Ilegal, Tindakan Pemerintah Melumpuhkan Medsos
By Asyari Usman
Dalam dua hari ini, 22-23 Menteri Kominfo Rudiantara sengaja menutup media sosial sebagai salah satu sarana bagi publik untuk mendapatkan informasi. Tindakan itu menyebabkan para pengguna Facebook, Twitter, Instagram, Whatapps, dll, tidak bisa berkomunikasi atau mengkomunikasikan berita dan informasi yang menjadi hak publik.
Berbagai platform media sosial itu sangat penting bagi masyarakat karena di era Jokiwi ini media mainstream hampir 100% terkooptasi oleh kekuasaan.
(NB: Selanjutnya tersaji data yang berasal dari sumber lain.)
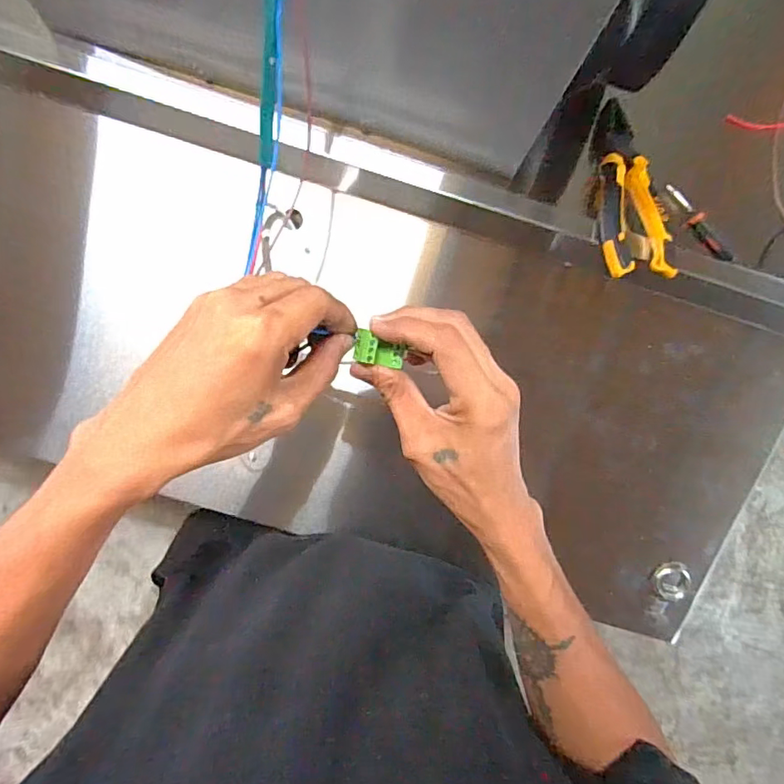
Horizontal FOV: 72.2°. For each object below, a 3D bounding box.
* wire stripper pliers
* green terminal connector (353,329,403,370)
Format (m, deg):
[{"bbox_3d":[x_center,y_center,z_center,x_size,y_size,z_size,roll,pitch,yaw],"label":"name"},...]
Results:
[{"bbox_3d":[0.194,-0.165,0.440,0.052,0.034,0.148,0,84,-1],"label":"wire stripper pliers"},{"bbox_3d":[-0.008,-0.026,0.332,0.030,0.008,0.019,11,84,-4],"label":"green terminal connector"}]

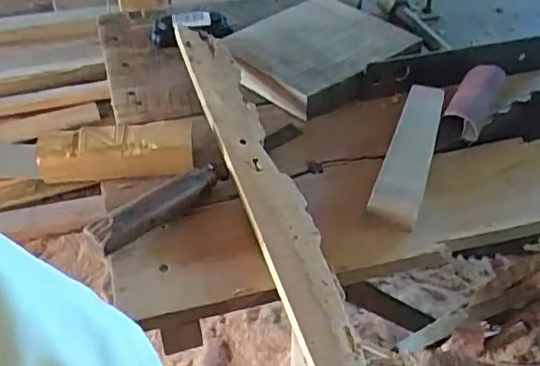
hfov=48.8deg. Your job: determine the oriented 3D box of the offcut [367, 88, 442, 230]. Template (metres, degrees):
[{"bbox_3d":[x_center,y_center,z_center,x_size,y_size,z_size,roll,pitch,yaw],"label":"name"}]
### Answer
[{"bbox_3d":[0.142,-0.038,0.588,0.042,0.033,0.192,15,46,15],"label":"offcut"}]

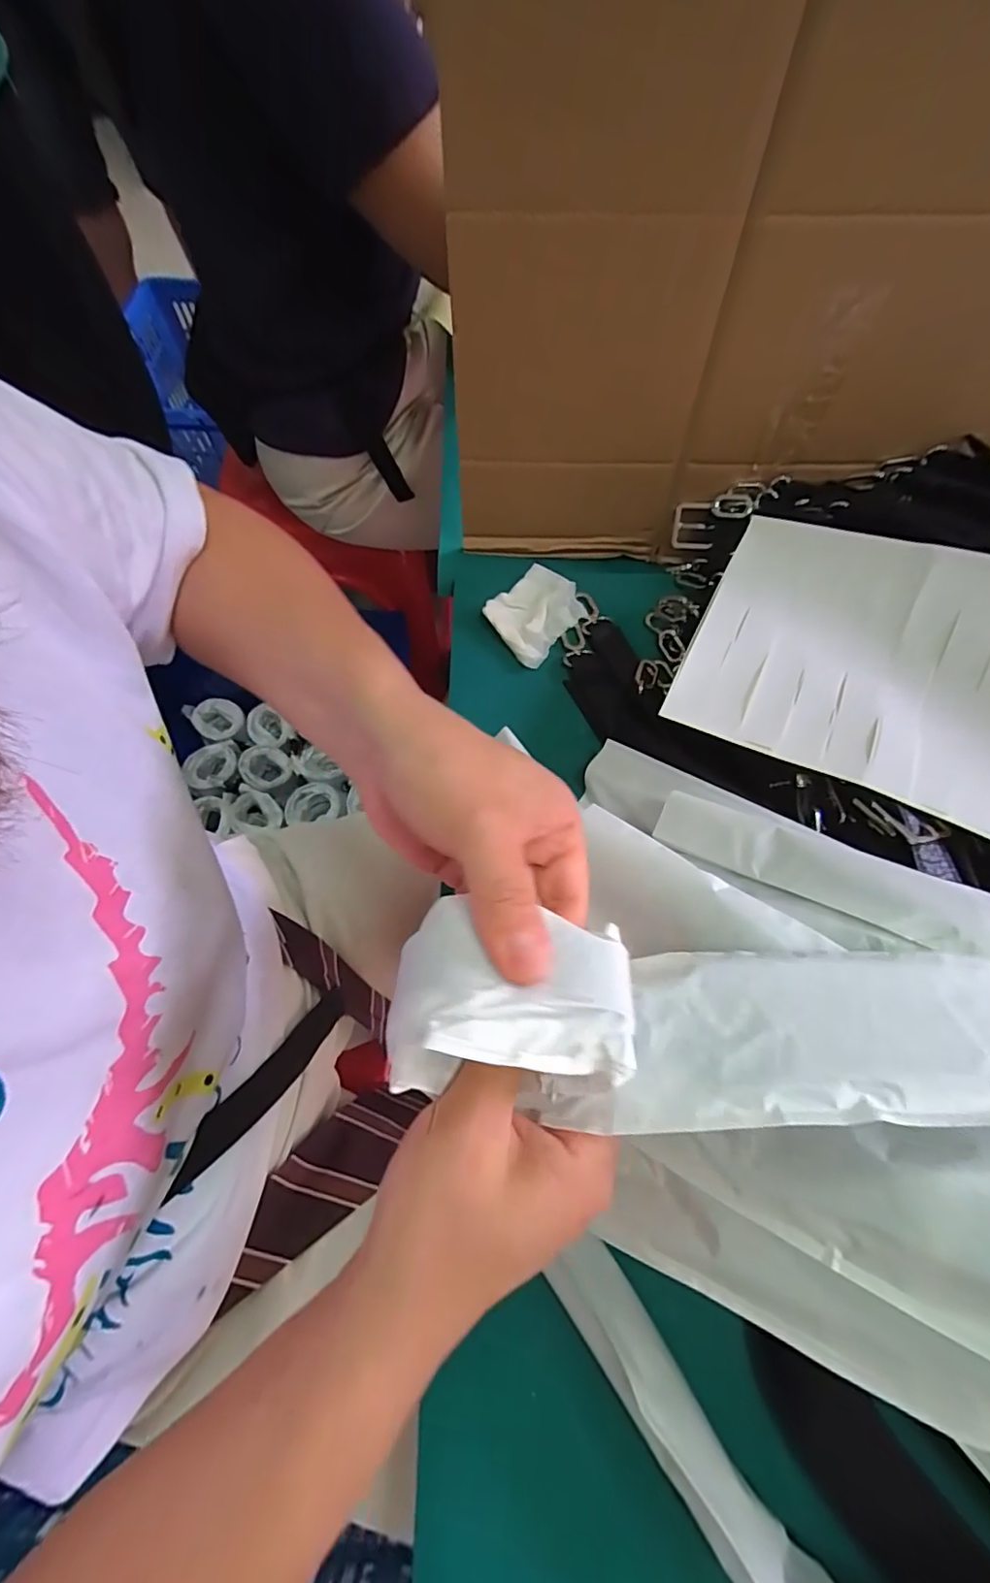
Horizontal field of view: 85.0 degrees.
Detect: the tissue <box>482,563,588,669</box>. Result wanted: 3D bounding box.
[{"bbox_3d":[0.032,-0.141,0.423,0.063,0.011,0.084,37,71,14],"label":"tissue"}]

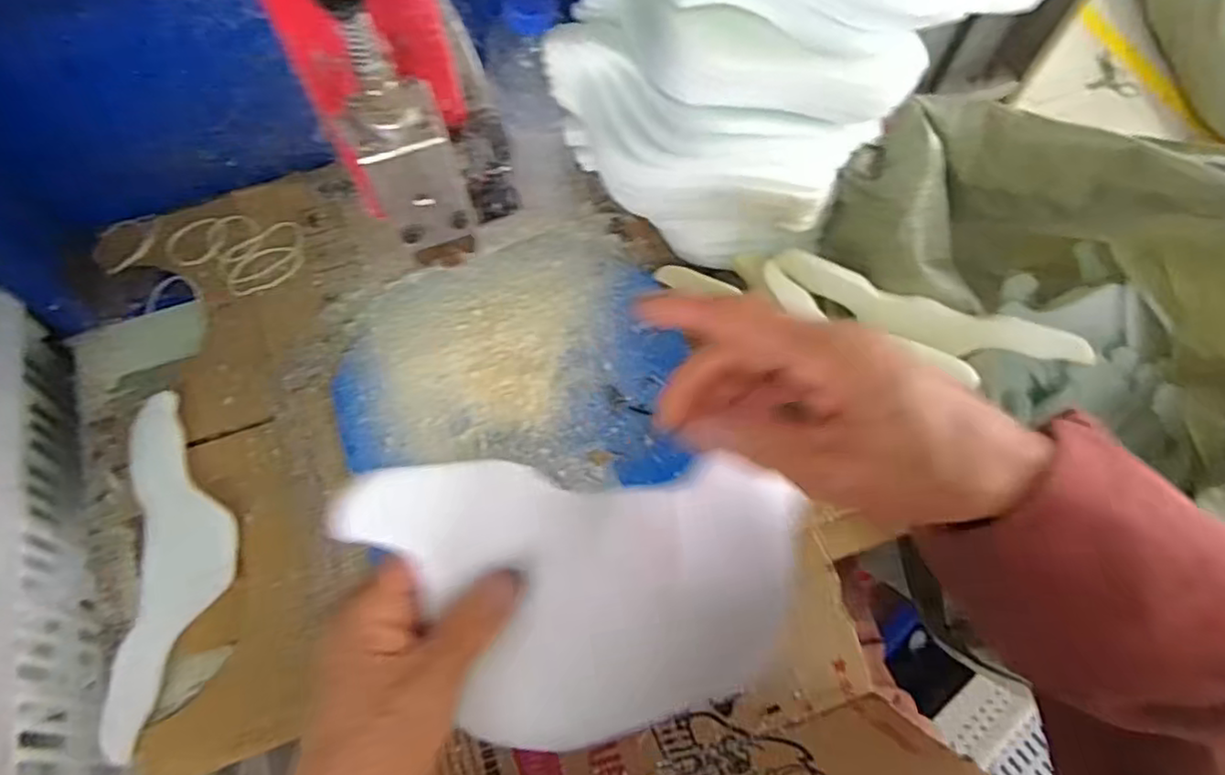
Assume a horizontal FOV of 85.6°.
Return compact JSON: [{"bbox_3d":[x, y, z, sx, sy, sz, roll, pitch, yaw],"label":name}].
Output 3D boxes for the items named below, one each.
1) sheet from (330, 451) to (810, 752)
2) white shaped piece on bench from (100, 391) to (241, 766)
[{"bbox_3d":[-0.004,0.103,0.319,0.230,0.016,0.133,2,91,-28],"label":"sheet"},{"bbox_3d":[-0.322,0.125,0.493,0.077,0.018,0.254,-7,68,-4],"label":"white shaped piece on bench"}]

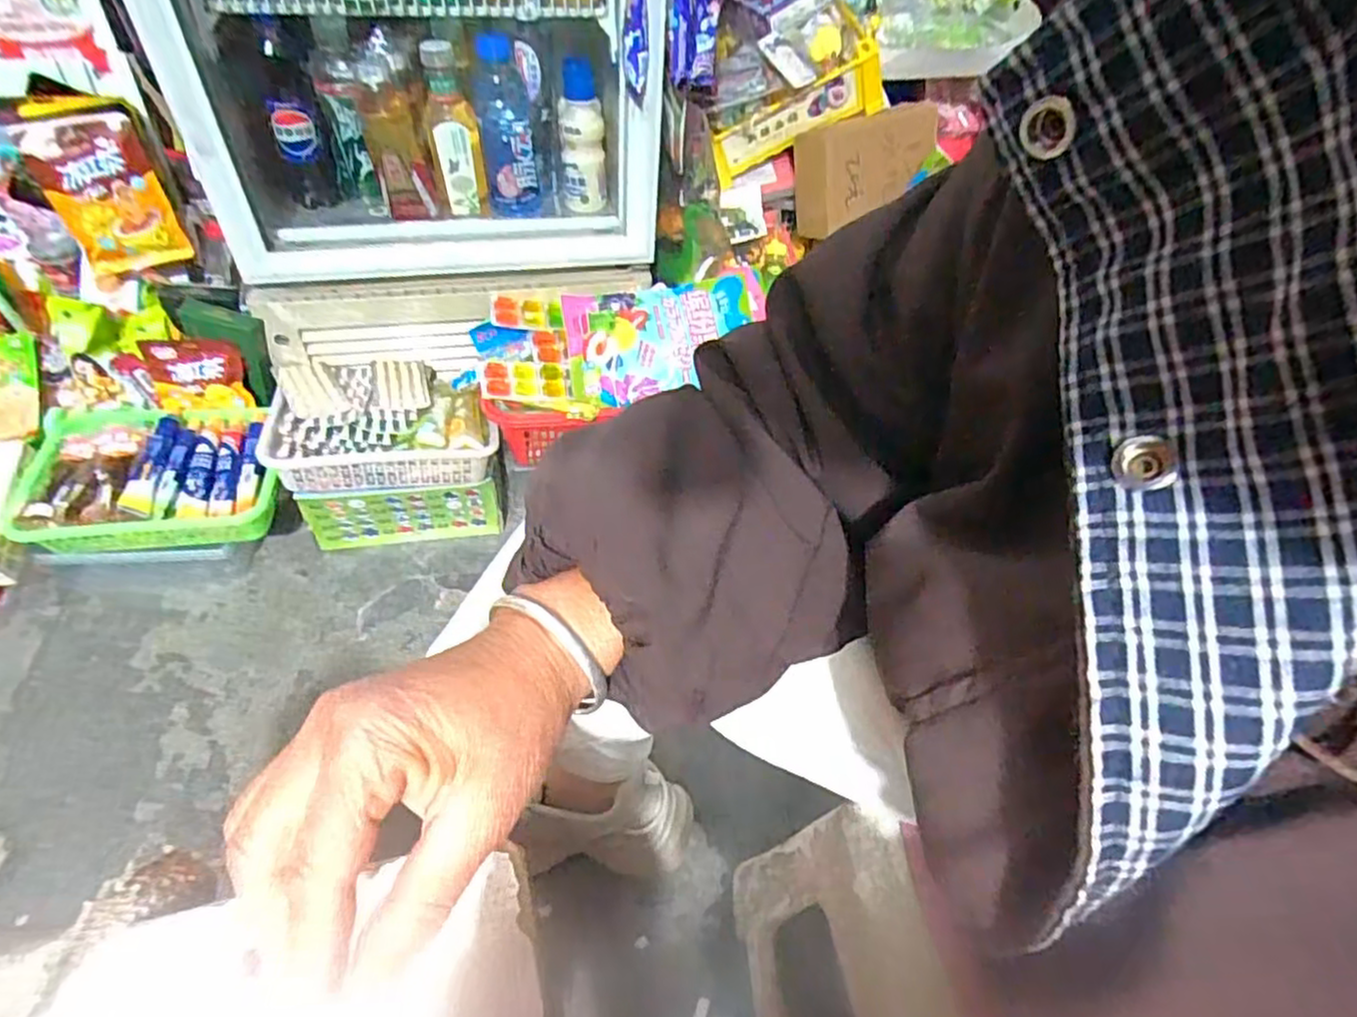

Atau sebagian melacurkan diri kepada kekuasaan yang menyebabkan informasi dan berita-berita yang mereka siarkan tidak memenuhi kaidah “impartial” (tak memihak).
Pelumpuhan medos menyebabkan netizen tidak bisa menjadi sumber alternatif sebagai penyeimbang media mainstream. Langkah pemerintah itu merupakan tidakan represif yang sangat merugikan masyarakat luas. Tidak hanya represif, tindakan Menkominfo mematikan medsos adalah illegal, melanggar UUD 1945 dan UU No.14 Tahun 2008 Tentang Keterbukaan Informasi yang antara lain bertujuan mewujudkan penyelenggaraan negara yang baik, yaitu yang transparan, efektif dan efisien, akuntabel serta dapat dipertanggungjawabkan.
Mendapatkan informasi adalah hak yang dilindungi dan dijamin oleh UUD 1945. Jaminan konstitusi itu ada di pasal 28-F yang menyebutkan bahwa “Setiap orang berhak untuk berkomunikasi dan memperoleh informasi untuk mengembangkan pribadi dan lingkungan sosialnya, serta berhak untuk mencari, memperoleh, memiliki, menyimpan, mengolah, dan menyampaikan informasi dengan menggunakan segala jenis saluran yang tersedia.”
Pemerintah mengatakan tindakan itu perlu dilakukan untuk mencegah penyebaran hoax di tengah situasi rusuh dalam dua hari belakangan. Alasan ini sangat tidak masuk akal. Sebab, pemerintah selalu bisa dengan mudah menemukan akun-akun medsos yang menyiarkan hoax. Itu sudah terbukti selama hari ini. Begitu banyak orang yang dikenai pasal-pasal ITE.
Karena itu, pembatasan medsos yang tak masuk akal ini dapat disebut sebagai langkah sensor melelaui intervensi langsung pihak penguasa. Pemerintah atau pihak mana pun tidak boleh melakukan penyensoran terhadap informasi atau berita yang menjadi hak publik untuk mengetahuinya.
Netizen berhak melaporkan, lewat media sosial, hal-hal yang terjadi di tengah masyarakat termasuk kerusuhan dan akibat-akibatnya. Dalam dua hari ini, pengguna medsos tidak bisa mengirimkan foto atau video yang menggambarkan kejadian-kejadian yang terkait langsung atau tak langsung dengan aksi Kedaulatan Rakyat di sekitar kantor Bawaslu (Badan Pengawas Pemilu) di Jalan Thamrin, Jakarta.
Yang dilanggar oleh Menkominfo Rudiantara adalah hak asasi setiap warga negara untuk menggunakan media sosial tanpa pengekangan dengan alasan apa pun.
Pengekangan selama dua hari ini seratus persen bernuansa politis. Dalam arti, pihak penguasa sengaja mengekang medsos agar berbagai tindak-kekerasan yang patut diduga telah dilakukan oleh organ-orang penguasa, bisa disembunyikan. Agar para penguasa tidak tercemar oleh tidakan represif dan brutal yang patut diduga telah mereka lakukan.
Pengekangan medsos tidak boleh lagi terjadi. Komnas HAM harus menyelidiki tindakan represif pemerintah terhadap pengguna medsos. Ini merupakan bentuk “abuse of power” (tidakan sewenang-wenang).